Full-Process Cleanliness Control
From wax pattern preparation, shell sintering to melting and pouring, QD strictly controls cleanliness in all steps:
- Shell-making process: Medical-grade zircon sand and corundum powder are used as shell-making materials. The shell-making workshop meets the ISO Class 7 (10,000-class) cleanliness standard. The operators’clothing, tools and equipment all comply with medical production regulations.
- Pouring process: Molten metal is directly injected into the mold through a vacuum pouring system, preventing the molten metal from contacting impurities when exposed to the atmosphere. After pouring, the castings need to cool in a clean area to avoid adsorbing air pollutants during the cooling process.
- Post-treatment process: Medical-grade grinding wheels are used for casting grinding and polishing to prevent residual metal debris. Ultrapure water is used for final cleaning to ensure no oil stains or impurities on the surface.

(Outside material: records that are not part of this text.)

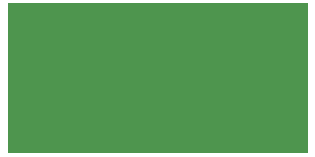
<source format=gbr>
%FSLAX34Y34*%%MOIN*%%ADD10R,1.0X0.5*%D10*X0Y0D03*M02*
</source>
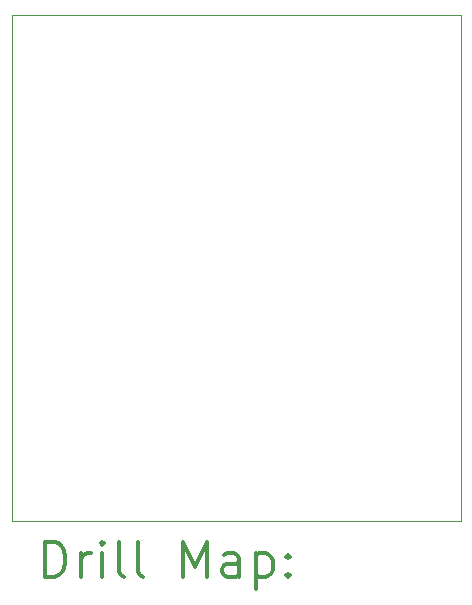
<source format=gbr>
%FSLAX45Y45*%
G04 Gerber Fmt 4.5, Leading zero omitted, Abs format (unit mm)*
G04 Created by KiCad (PCBNEW 5.1.4+dfsg1-1~bpo10+1) date 2020-12-25 00:52:30*
%MOMM*%
%LPD*%
G04 APERTURE LIST*
%ADD10C,0.100000*%
%ADD11C,0.200000*%
%ADD12C,0.300000*%
G04 APERTURE END LIST*
D10*
X14215000Y-12250000D02*
X14215000Y-7962000D01*
X18015000Y-12250000D02*
X14215000Y-12250000D01*
X18015000Y-7962000D02*
X18015000Y-12250000D01*
X14215000Y-7962000D02*
X18015000Y-7962000D01*
D11*
D12*
X14496428Y-12720714D02*
X14496428Y-12420714D01*
X14567857Y-12420714D01*
X14610714Y-12435000D01*
X14639286Y-12463571D01*
X14653571Y-12492143D01*
X14667857Y-12549286D01*
X14667857Y-12592143D01*
X14653571Y-12649286D01*
X14639286Y-12677857D01*
X14610714Y-12706429D01*
X14567857Y-12720714D01*
X14496428Y-12720714D01*
X14796428Y-12720714D02*
X14796428Y-12520714D01*
X14796428Y-12577857D02*
X14810714Y-12549286D01*
X14825000Y-12535000D01*
X14853571Y-12520714D01*
X14882143Y-12520714D01*
X14982143Y-12720714D02*
X14982143Y-12520714D01*
X14982143Y-12420714D02*
X14967857Y-12435000D01*
X14982143Y-12449286D01*
X14996428Y-12435000D01*
X14982143Y-12420714D01*
X14982143Y-12449286D01*
X15167857Y-12720714D02*
X15139286Y-12706429D01*
X15125000Y-12677857D01*
X15125000Y-12420714D01*
X15325000Y-12720714D02*
X15296428Y-12706429D01*
X15282143Y-12677857D01*
X15282143Y-12420714D01*
X15667857Y-12720714D02*
X15667857Y-12420714D01*
X15767857Y-12635000D01*
X15867857Y-12420714D01*
X15867857Y-12720714D01*
X16139286Y-12720714D02*
X16139286Y-12563571D01*
X16125000Y-12535000D01*
X16096428Y-12520714D01*
X16039286Y-12520714D01*
X16010714Y-12535000D01*
X16139286Y-12706429D02*
X16110714Y-12720714D01*
X16039286Y-12720714D01*
X16010714Y-12706429D01*
X15996428Y-12677857D01*
X15996428Y-12649286D01*
X16010714Y-12620714D01*
X16039286Y-12606429D01*
X16110714Y-12606429D01*
X16139286Y-12592143D01*
X16282143Y-12520714D02*
X16282143Y-12820714D01*
X16282143Y-12535000D02*
X16310714Y-12520714D01*
X16367857Y-12520714D01*
X16396428Y-12535000D01*
X16410714Y-12549286D01*
X16425000Y-12577857D01*
X16425000Y-12663571D01*
X16410714Y-12692143D01*
X16396428Y-12706429D01*
X16367857Y-12720714D01*
X16310714Y-12720714D01*
X16282143Y-12706429D01*
X16553571Y-12692143D02*
X16567857Y-12706429D01*
X16553571Y-12720714D01*
X16539286Y-12706429D01*
X16553571Y-12692143D01*
X16553571Y-12720714D01*
X16553571Y-12535000D02*
X16567857Y-12549286D01*
X16553571Y-12563571D01*
X16539286Y-12549286D01*
X16553571Y-12535000D01*
X16553571Y-12563571D01*
M02*

</source>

Certifications and Standards
The production of medical implants must comply with international standards and regulatory requirements. Below are some key certifications and standards:
ISO 13485: Quality Management System for Medical Devices.
ASTM F138: Standard for 316L Stainless Steel for Medical Applications.
ASTM F75: Standard for Cast Cobalt-Chromium-Molybdenum Alloys.
QD factory has obtained ISO 13485 certification and strictly adheres to standards such as ASTM and ISO. Every batch of 316L and CoCrMo implant blanks must pass mechanical property, corrosion resistance, and composition analysis tests conducted by third-party testing institutions. This ensures that 100% of the products delivered to customers are qualified.
Conclusion
316L and CoCrMo each perform excellently in terms of corrosion resistance, strength, wear resistance and biocompatibility. Behind their outstanding performance is the support of high-end processes and management, such as vacuum melting, clean production and strict quality inspection.
QD has mature capabilities in melting, precision casting and post-processing of 316L and CoCrMo materials. We provide customers with safe, reliable and high-performance medical casting solutions.
FAQ
1. Why are 316L and CoCrMo commonly used in medical implants?
316L has excellent corrosion resistance and biocompatibility. CoCrMo, on the other hand, offers higher strength and wear resistance. Both can meet the extreme material performance requirements of implants.
2. Which is more suitable for joint replacement: 316L or CoCrMo?
Due to its extremely high wear resistance and strength, CoCrMo alloy is more commonly used in friction pair components such as artificial joints.
3. Will implants corrode in the human body?
Both 316L and CoCrMo have excellent corrosion resistance and can withstand the human body fluid environment. They hardly corrode under normal use.
4. Beyond orthopedic implants, in which other medical fields can 316L and CoCrMo be used?
316L can be used for dental implant abutments and surgical instruments (such as hemostats).
Due to its excellent biocompatibility, CoCrMo can also be used in fields with higher material performance requirements, such as cardiac stents (requiring ultra-thin wall processing) and spinal implants.
5. Why is vacuum-melted 316L VM more expensive than ordinary 316L?
Vacuum melting requires specialized equipment and a longer production cycle. Moreover, it can remove more impurities and precisely control composition, which improves the material’s corrosion resistance and mechanical stability by over 30%. The cost mainly lies in “process complexity” and “performance enhancement”.